Holyrood's Health and Sport Committee heard evidence for its inquiry into teenage pregnancy from health and education representatives from five Scottish councils, who have seen links between sexual activity and drug and alcohol misuse.
Robert Naylor, director of education and leisure services at Renfrewshire Council, said: "We certainly have instances where our homelink workers are working with young women who have self-esteem issues and may be involved at weekends in offering sexual favours in return for drugs or alcohol.
"Therein, you have a cycle where you really need to work with young people on their self-esteem, their sense of self-worth, as well as steering them away from alcohol and drugs.
"These things often go together, particularly where drink is involved, and young women are getting themselves into situations because of drink and because of desires to belong and fit into a peer group that is leading them into these kinds of behaviours.
"That is partly driven by the modern media and the depiction of women in how they ought to behave."
All of the witnesses had seen links between sexual behaviour, socio-economic deprivation, alcohol misuse and drugs.
Marian Flynn, Glasgow City Council's strategic manager for young people's sexual health, said: "There's no doubt in the evidence that teenage pregnancy occurs in more deprived communities.
"We know that in many young people's early sexual experiences alcohol is often involved, more than substances.
"Young people's behaviour isn't that different from adults' behaviour and there's a cultural issue, generally speaking, in terms of how we deal with sex and sexuality where there is that association of people needing Dutch courage or using alcohol to excuse behaviours."
The committee also heard yesterday that not enough is being done to engage teenage fathers, despite evidence most want to play a part in their children's lives.
SNP MSP Mark McDonald said: "Often the focus is very much on the mother, for obvious reasons, but she didn't get pregnant by herself. One thing we learned in Dundee was that very often the father of the child is not of school age, is not in the school system, but sometimes they are."

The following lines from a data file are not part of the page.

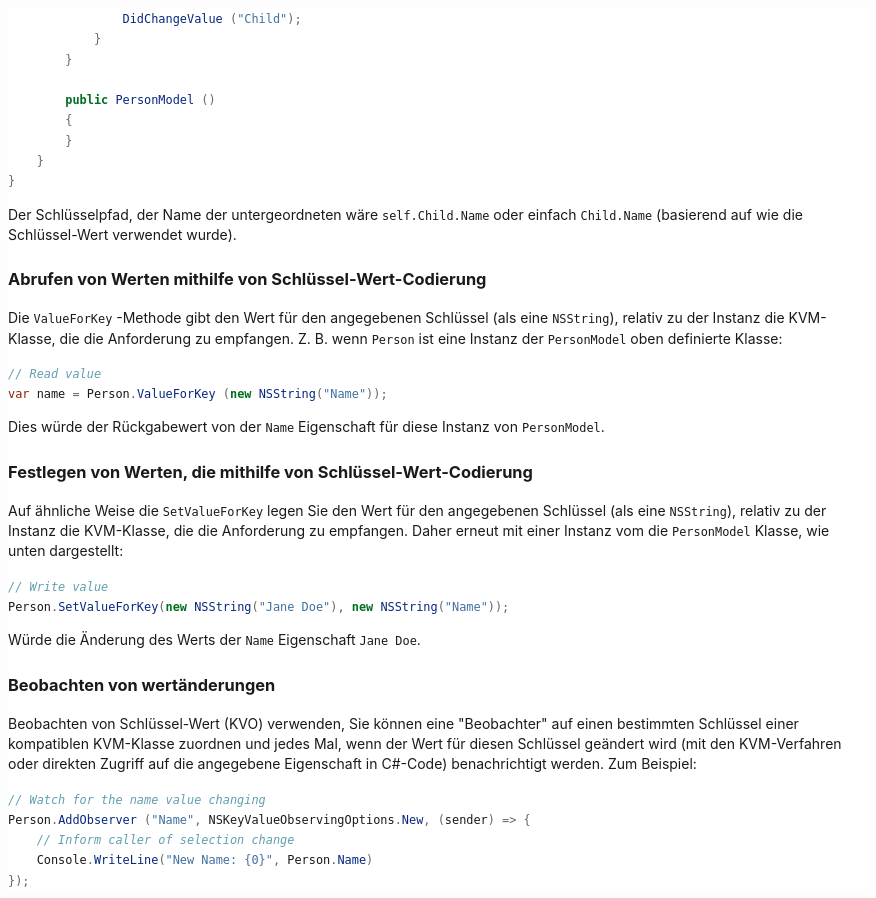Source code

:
 ```csharp
                DidChangeValue ("Child");
            }
        }
        
        public PersonModel ()
        {
        }
    }
}
```

Der Schlüsselpfad, der Name der untergeordneten wäre `self.Child.Name` oder einfach `Child.Name` (basierend auf wie die Schlüssel-Wert verwendet wurde).

### <a name="getting-values-using-key-value-coding"></a>Abrufen von Werten mithilfe von Schlüssel-Wert-Codierung

Die `ValueForKey` -Methode gibt den Wert für den angegebenen Schlüssel (als eine `NSString`), relativ zu der Instanz die KVM-Klasse, die die Anforderung zu empfangen. Z. B. wenn `Person` ist eine Instanz der `PersonModel` oben definierte Klasse:

```csharp
// Read value 
var name = Person.ValueForKey (new NSString("Name"));
```

Dies würde der Rückgabewert von der `Name` Eigenschaft für diese Instanz von `PersonModel`. 

### <a name="setting-values-using-key-value-coding"></a>Festlegen von Werten, die mithilfe von Schlüssel-Wert-Codierung

Auf ähnliche Weise die `SetValueForKey` legen Sie den Wert für den angegebenen Schlüssel (als eine `NSString`), relativ zu der Instanz die KVM-Klasse, die die Anforderung zu empfangen. Daher erneut mit einer Instanz vom die `PersonModel` Klasse, wie unten dargestellt:

```csharp
// Write value
Person.SetValueForKey(new NSString("Jane Doe"), new NSString("Name"));
```

Würde die Änderung des Werts der `Name` Eigenschaft `Jane Doe`.

<a name="Observing_Value_Changes" />

### <a name="observing-value-changes"></a>Beobachten von wertänderungen

Beobachten von Schlüssel-Wert (KVO) verwenden, Sie können eine "Beobachter" auf einen bestimmten Schlüssel einer kompatiblen KVM-Klasse zuordnen und jedes Mal, wenn der Wert für diesen Schlüssel geändert wird (mit den KVM-Verfahren oder direkten Zugriff auf die angegebene Eigenschaft in C#-Code) benachrichtigt werden. Zum Beispiel:

```csharp
// Watch for the name value changing
Person.AddObserver ("Name", NSKeyValueObservingOptions.New, (sender) => {
    // Inform caller of selection change
    Console.WriteLine("New Name: {0}", Person.Name)
});
```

Ms Flynn said: "More can be done, definitely, in terms of encouraging fathers to get involved.
"What we have found is that where they are there, and they are there in the majority of cases in our support base, they do want to get involved, but sometimes they are sidelined by a series of professionals where the emphasis is very much on the mother."

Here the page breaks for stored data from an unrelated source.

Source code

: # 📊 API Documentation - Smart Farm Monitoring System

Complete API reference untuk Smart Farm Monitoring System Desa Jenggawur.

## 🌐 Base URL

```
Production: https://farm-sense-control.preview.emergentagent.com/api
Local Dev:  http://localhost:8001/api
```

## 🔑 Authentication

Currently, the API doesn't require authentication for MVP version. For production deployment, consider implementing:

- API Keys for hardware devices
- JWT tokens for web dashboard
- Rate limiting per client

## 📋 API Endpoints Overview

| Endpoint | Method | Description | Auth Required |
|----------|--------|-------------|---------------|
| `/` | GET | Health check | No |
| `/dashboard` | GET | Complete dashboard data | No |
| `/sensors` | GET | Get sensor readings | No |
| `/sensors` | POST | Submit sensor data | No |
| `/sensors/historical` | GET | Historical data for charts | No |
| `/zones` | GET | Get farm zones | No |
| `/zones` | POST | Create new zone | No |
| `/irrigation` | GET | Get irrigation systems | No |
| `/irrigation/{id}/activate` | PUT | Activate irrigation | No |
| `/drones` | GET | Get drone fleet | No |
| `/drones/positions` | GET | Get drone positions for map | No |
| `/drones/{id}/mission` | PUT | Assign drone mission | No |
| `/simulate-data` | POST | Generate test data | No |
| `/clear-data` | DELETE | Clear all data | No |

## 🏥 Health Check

Highland Council health improvement policy manager Cath King said: "Young men have been sidelined and we need to do more work both nationally and locally to encourage young men to take on nurturing roles. That's absent to a great extent."
Dundee City Council education quality improvement officer Tracey Stewart said: "I agree with other comments that have been made. More work can be done with young fathers."
The meeting followed a separate submission that urged the Scottish Government to consider making the morning-after pill available in schools.
School nurses could dispense condoms and emergency contraception, which would help towards reducing teenage pregnancy rates, the Scottish Sexual Health Lead Clinicians Group suggested.